Ma'an News Agency
January 20, 2011 - 1:00am
http://www.maannews.net/eng/ViewDetails.aspx?ID=352540


Member of the Palestinian negotiating committee Nabil Shaath told a French delegation Tuesday that he believed the US would have a hard time using their veto on a draft resolution submitted to the UN over Israeli settlement building.

US officials, however, the same day warned at the United Nations that putting the resolution to a Security Council vote would "complicate" peace efforts.

While the US has still not said though whether it would veto the measure, Israeli media has said indications are that the resolution will be quashed.

The draft resolution against Israel's building in the occupied territories and East Jerusalem was formally put to the 15-member council on Tuesday night with Lebanon, Brazil and South Africa as the council sponsors.

The council is meeting for talk on the Middle East, and focus is expected to be on developments in Lebanon and Tunisia, nations whose governments collapsed in the previous weeks.

A date for discussion of the draft resolution, which seeks a UN condemnation of settlement building in occupied Palestinian areas, has yet to be set, and no vote is expected for several days, possibly weeks.

Shaath, however, was optimistic, saying that given the US stance on settlements, the repeated calls by the US administration and even US President Barack Obama himself, would make it "extremely difficult for the US to use the veto," given that the resolution echoed the same sentiments.

Palestinian ambassador to the UN Ryad Mansour said the resolution would help revive direct talks, which stalled after Israel revved up settlement construction in the wake of a moratorium that ended 26 September.

"There are a lot of political activities in all corners of the globe, in all capitals," Mansour told reporters. "Our objective is to remove this obstacle from the process of negotiations."

"We are working very hard with all Security Council members, including the United States of America, to succeed in having the council adopt this draft resolution," he said. "That would send a very powerful message to the occupying power, to Israel, to listen."

Shaath said that consultations ahead of the tabling of the resolution had gone well, saying "there is not one single country that opposes this resolution," and asked the French delegation publicly, "would a nation oppose a resolution that expresses official what leaders have repeated again and again about settlements?"

The negotiations official said that he believed, based on the strong rhetoric used by the US, the EU, Russia, the International Quartet and South American nations, that support would be granted. "They say settlements are illegitimate and an obstacle facing the peace process and must be stopped," he explained, adding that "this resolution can accomplish that."

US not keen on resolution

"We believe that continued settlement expansion is corrosive, not only to peace efforts and the two state solution but to Israel's future itself," US deputy ambassador Rosemary DiCarlo told a Security Council meeting on the Middle East.

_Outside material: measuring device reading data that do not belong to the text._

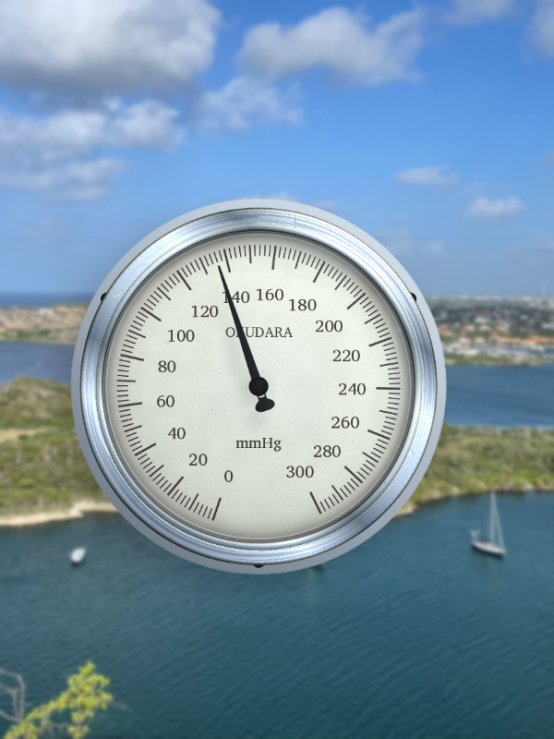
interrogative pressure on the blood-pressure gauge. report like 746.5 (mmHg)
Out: 136 (mmHg)
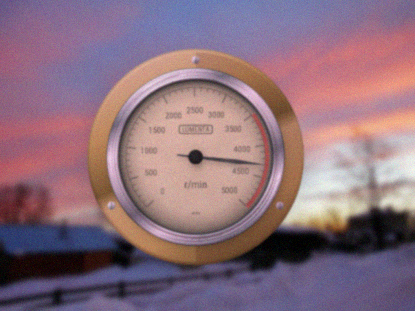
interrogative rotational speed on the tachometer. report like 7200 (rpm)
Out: 4300 (rpm)
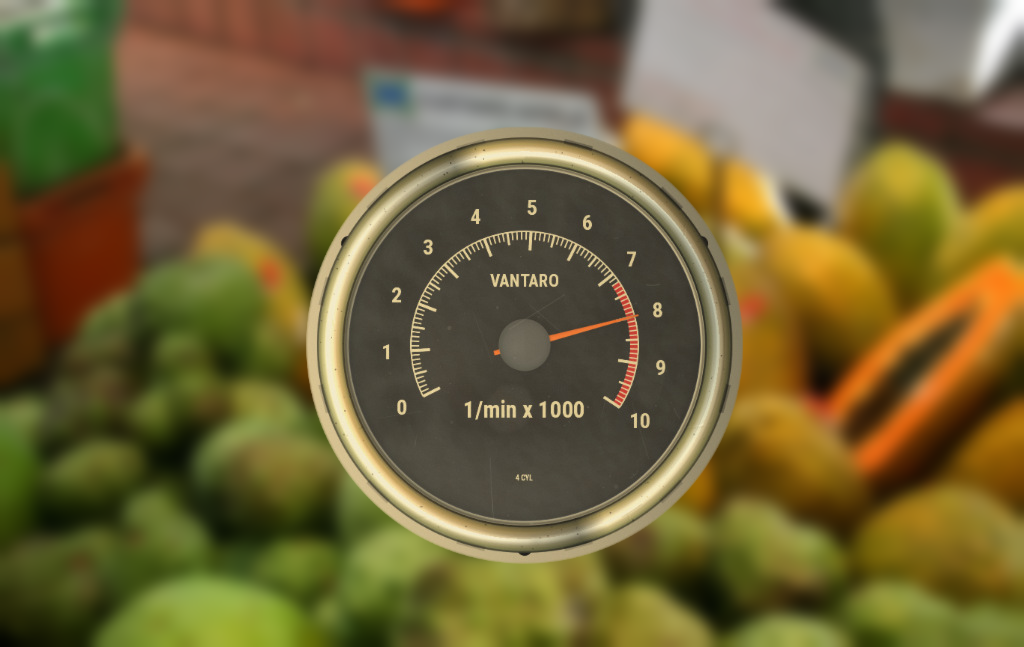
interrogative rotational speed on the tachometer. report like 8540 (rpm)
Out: 8000 (rpm)
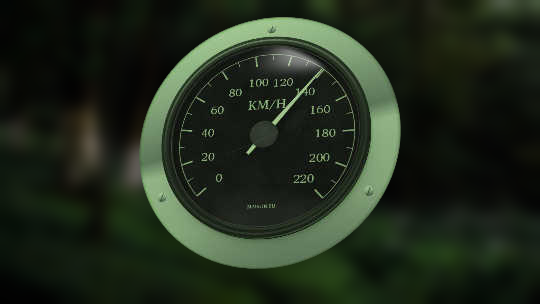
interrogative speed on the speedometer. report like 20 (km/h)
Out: 140 (km/h)
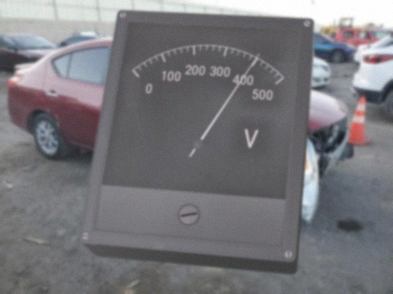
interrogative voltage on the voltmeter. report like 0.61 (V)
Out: 400 (V)
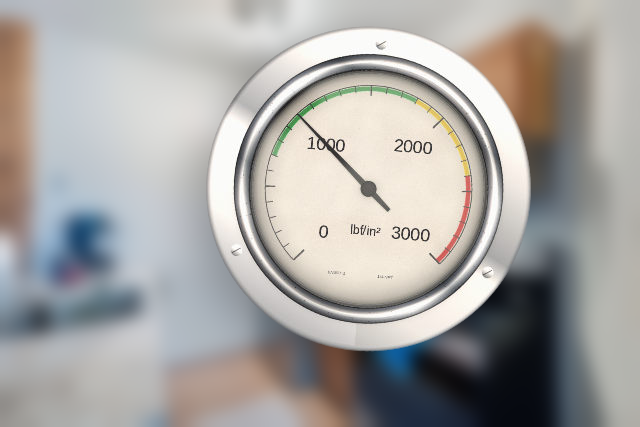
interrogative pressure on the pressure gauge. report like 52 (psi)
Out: 1000 (psi)
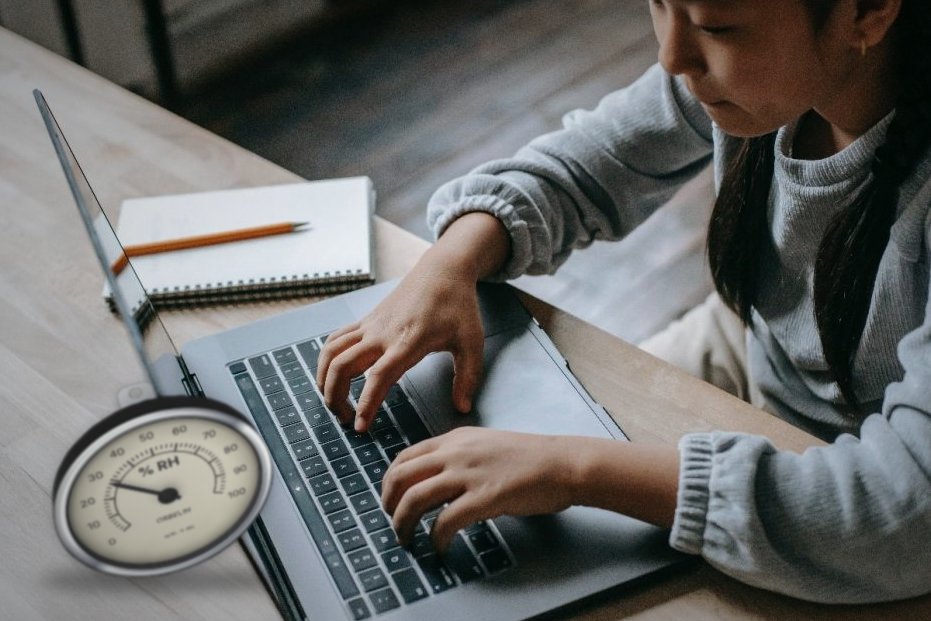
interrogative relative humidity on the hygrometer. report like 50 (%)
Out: 30 (%)
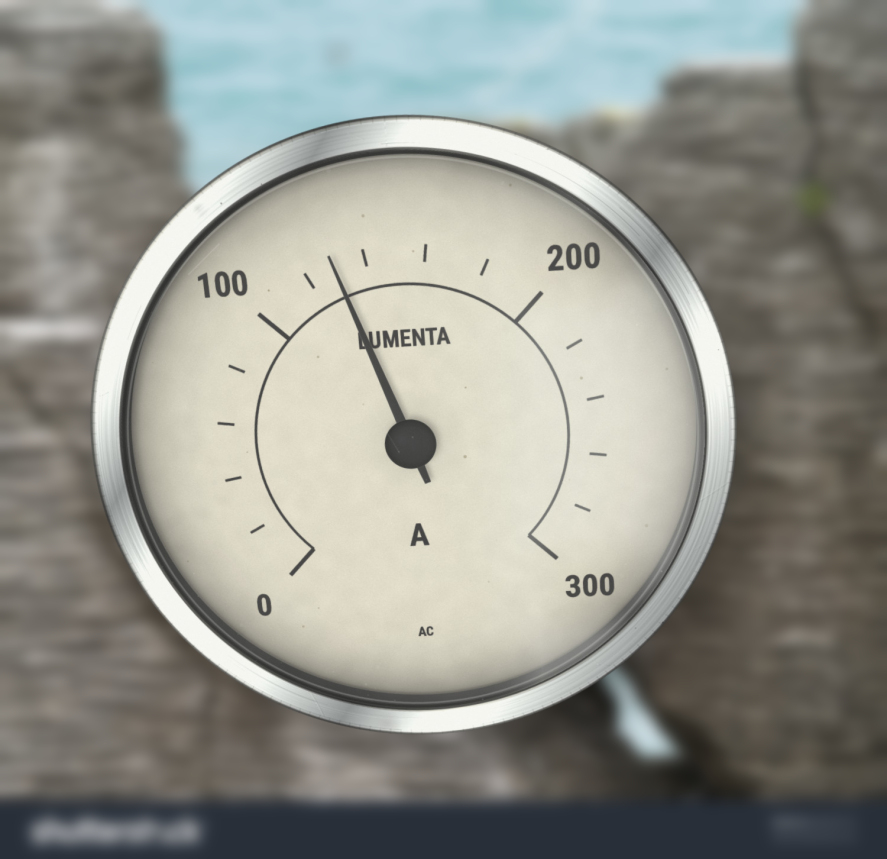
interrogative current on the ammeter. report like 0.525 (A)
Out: 130 (A)
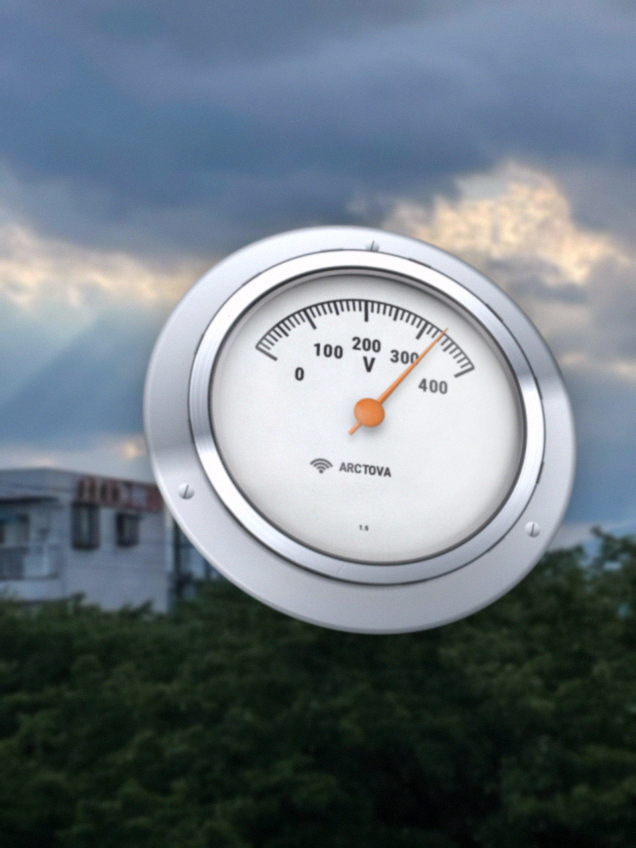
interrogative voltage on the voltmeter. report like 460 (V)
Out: 330 (V)
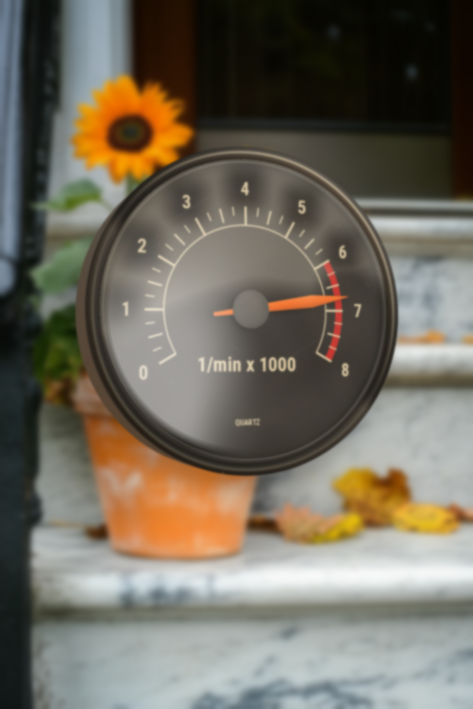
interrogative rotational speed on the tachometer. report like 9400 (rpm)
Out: 6750 (rpm)
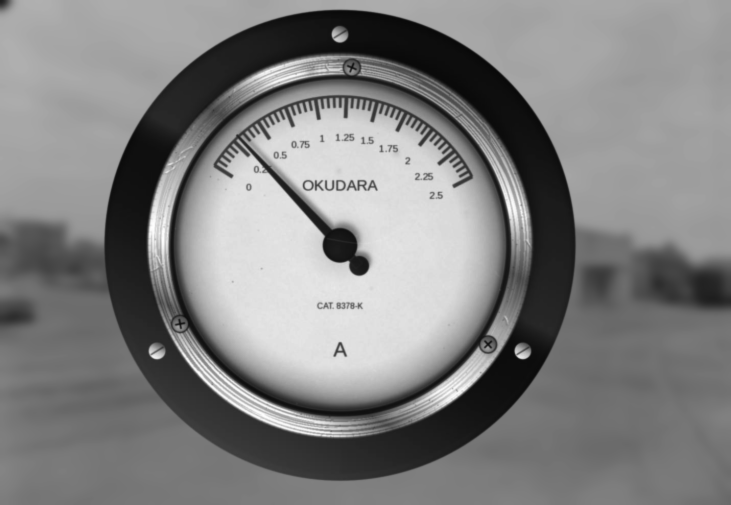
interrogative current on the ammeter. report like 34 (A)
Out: 0.3 (A)
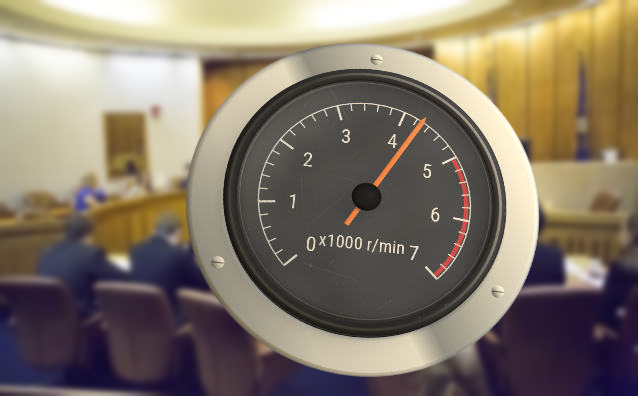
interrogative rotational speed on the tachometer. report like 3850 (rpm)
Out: 4300 (rpm)
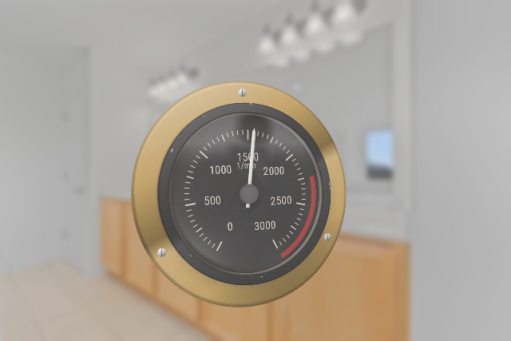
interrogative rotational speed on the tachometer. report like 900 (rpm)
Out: 1550 (rpm)
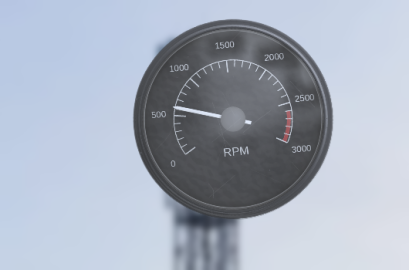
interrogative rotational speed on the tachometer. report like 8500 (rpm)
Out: 600 (rpm)
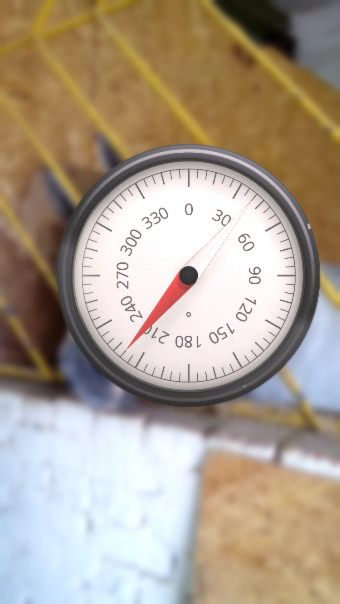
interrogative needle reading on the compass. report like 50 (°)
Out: 220 (°)
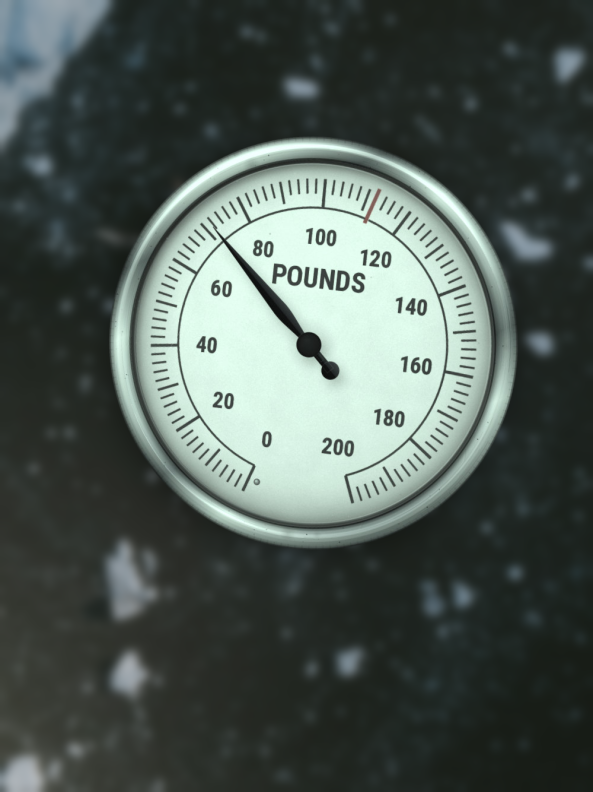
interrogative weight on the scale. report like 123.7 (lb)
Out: 72 (lb)
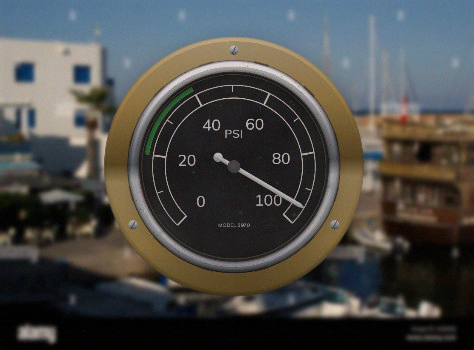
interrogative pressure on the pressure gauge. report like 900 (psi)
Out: 95 (psi)
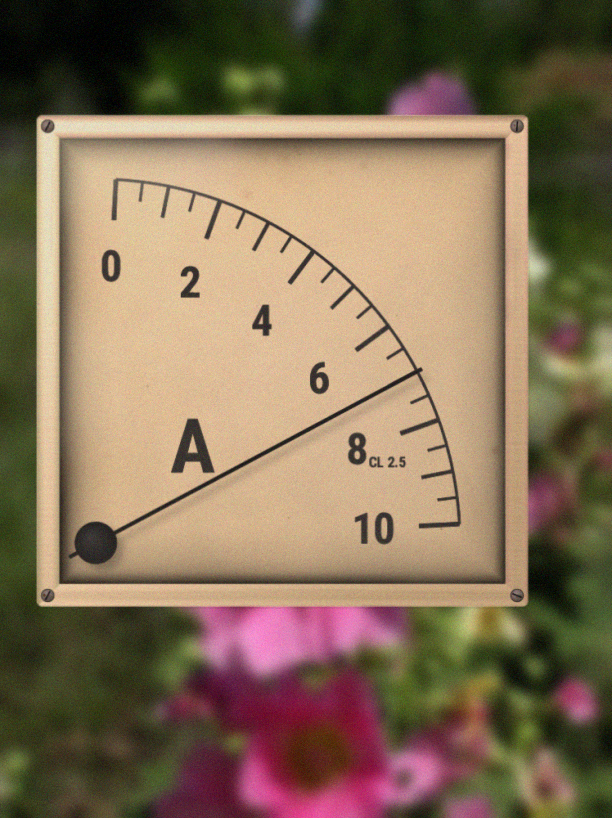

"As we have consistently said, permanent status issues can be resolved only through negotiations between the parties and not by recourse to the Security Council.

"We therefore consistently oppose attempts to take these issues to this council and will continue to do so as such action moves us no closer to the goal of a negotiated final settlement."

DiCarlo said a council resolution "would only complicate efforts to achieve that goal."

US officials are still refusing to say whether the United States would use its traditional veto of resolutions against Israel.

"I'm not going to speculate on what happens from this point forward," US State Department spokesman P.J. Crowley said Tuesday when asked about a possible US veto. US officials at the United Nations added nothing to that.

The United States is alone among the five permanent veto-wielding members of the Security Council in opposing the resolution.

The other four -- Britain, China, France and Russia -- have all indicated they would probably vote for the resolution, diplomats said.

The diplomatic Quartet on the Middle East -- the United States, Russia, United Nations and European Union -- are to meet in Munich on February 5. Some diplomats said the fate of the resolution may only be decided after that.

The resolution is one prong of a new diplomatic offensive by the Palestinian Authority. It has now secured recognition from 107 countries and Mansour said he was confident that two thirds of the 192 UN members would "shortly" be signed up.

No Israeli diplomats were at Wednesday's Security Council debate because of a strike by Israeli foreign ministry staff.